** Opening Given entries block **

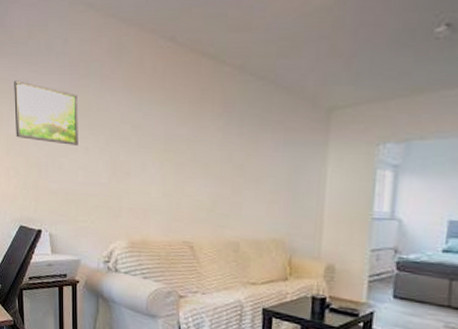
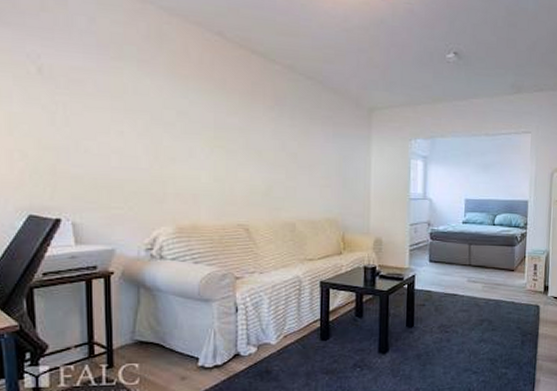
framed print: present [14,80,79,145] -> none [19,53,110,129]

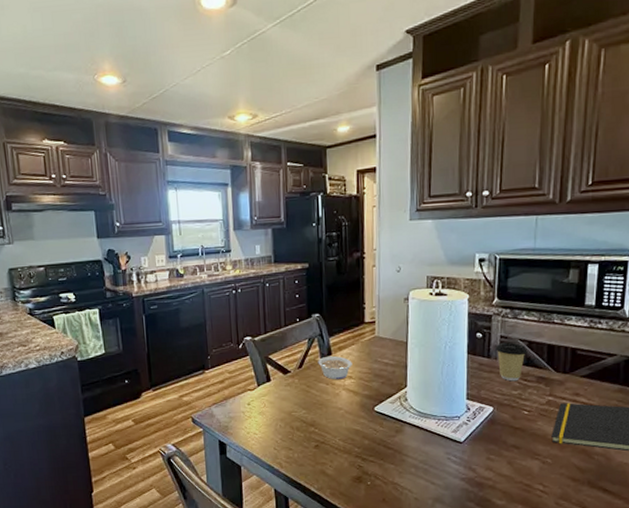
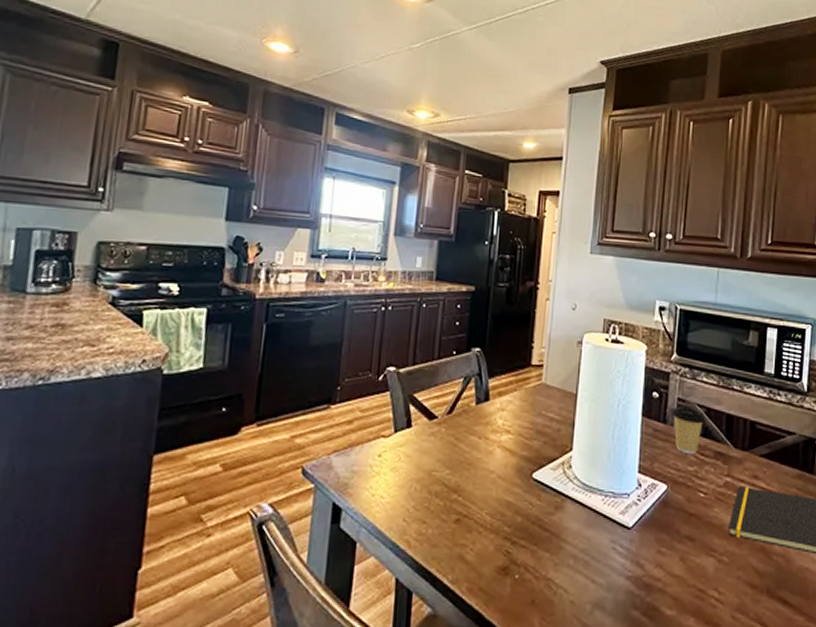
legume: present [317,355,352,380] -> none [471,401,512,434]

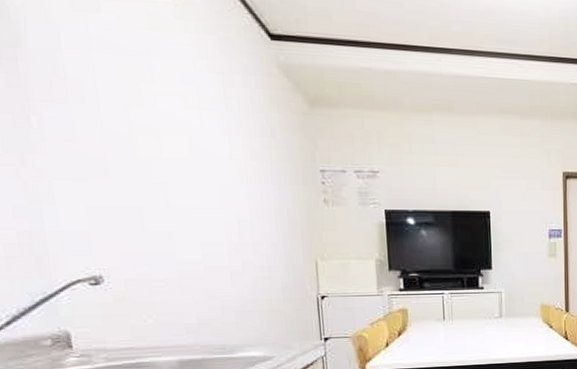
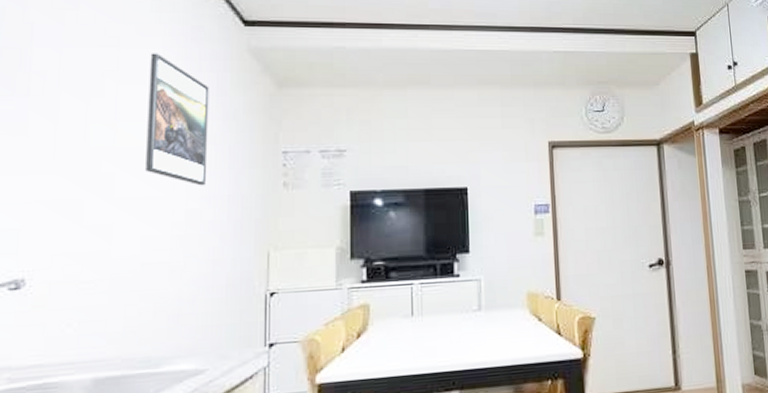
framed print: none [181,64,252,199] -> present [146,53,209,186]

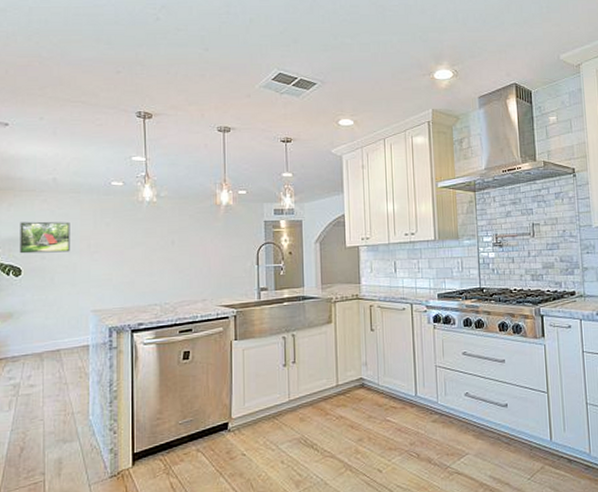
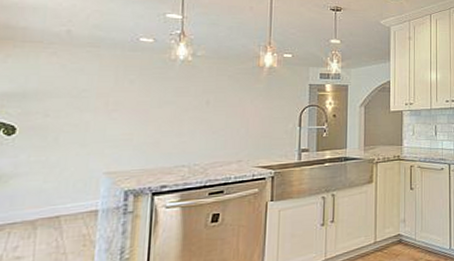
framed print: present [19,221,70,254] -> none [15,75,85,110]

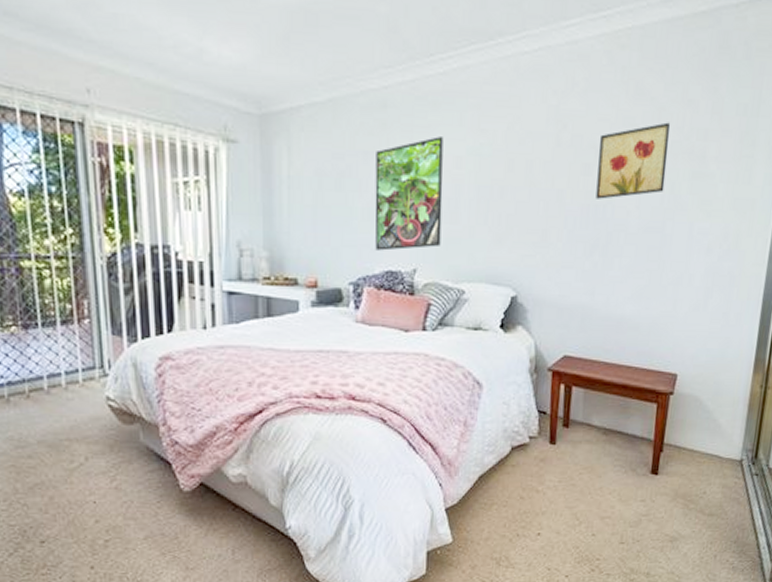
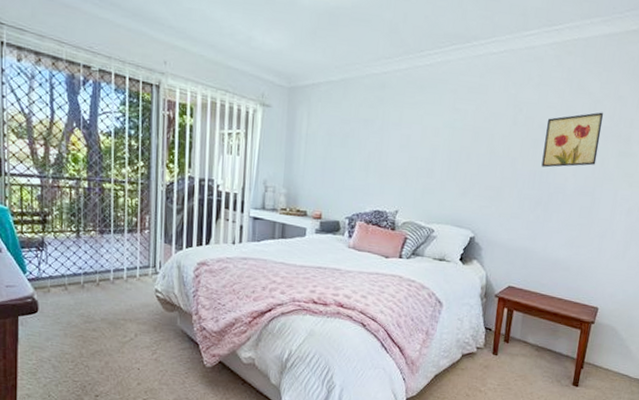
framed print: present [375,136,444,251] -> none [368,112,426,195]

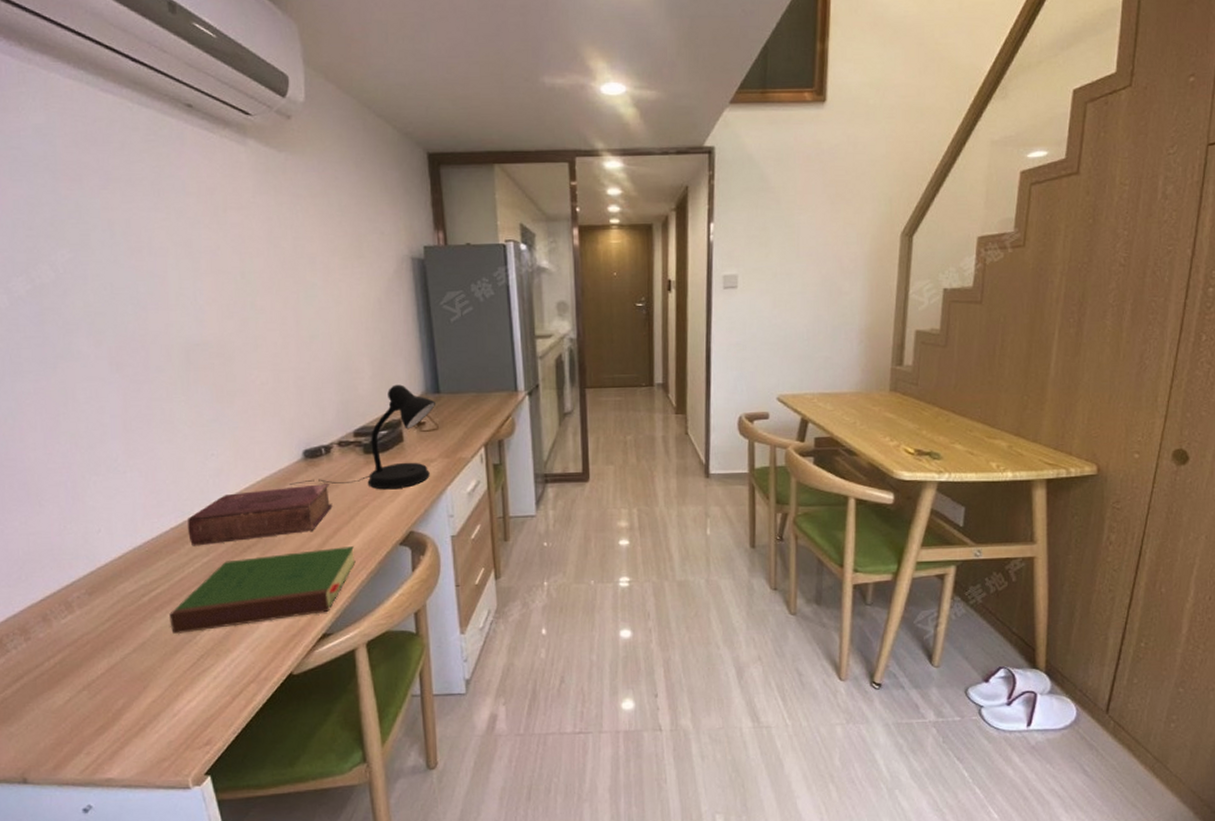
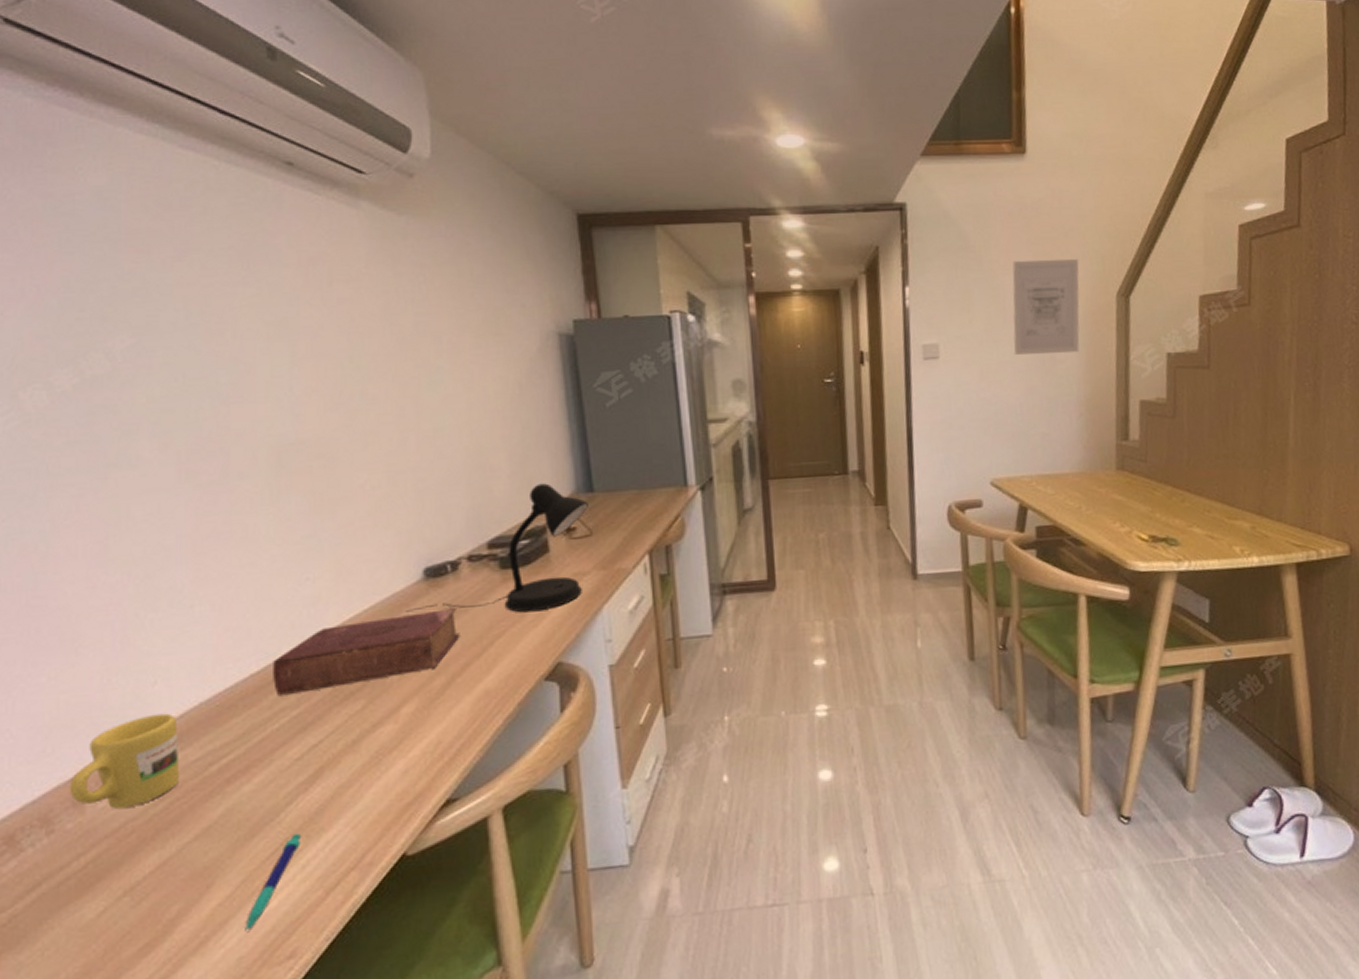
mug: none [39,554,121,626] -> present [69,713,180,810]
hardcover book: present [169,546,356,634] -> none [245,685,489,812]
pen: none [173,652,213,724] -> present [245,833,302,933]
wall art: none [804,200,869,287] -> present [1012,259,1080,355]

** Closing Given entries block **

» **What you should do**:
Give every line above again exactly, omitting whatever pictures appear.

» **Answer to this task**:
framed print: present [14,80,79,145] -> none [19,53,110,129]

legume: present [317,355,352,380] -> none [471,401,512,434]

framed print: none [181,64,252,199] -> present [146,53,209,186]

framed print: present [19,221,70,254] -> none [15,75,85,110]

framed print: present [375,136,444,251] -> none [368,112,426,195]

mug: none [39,554,121,626] -> present [69,713,180,810]
hardcover book: present [169,546,356,634] -> none [245,685,489,812]
pen: none [173,652,213,724] -> present [245,833,302,933]
wall art: none [804,200,869,287] -> present [1012,259,1080,355]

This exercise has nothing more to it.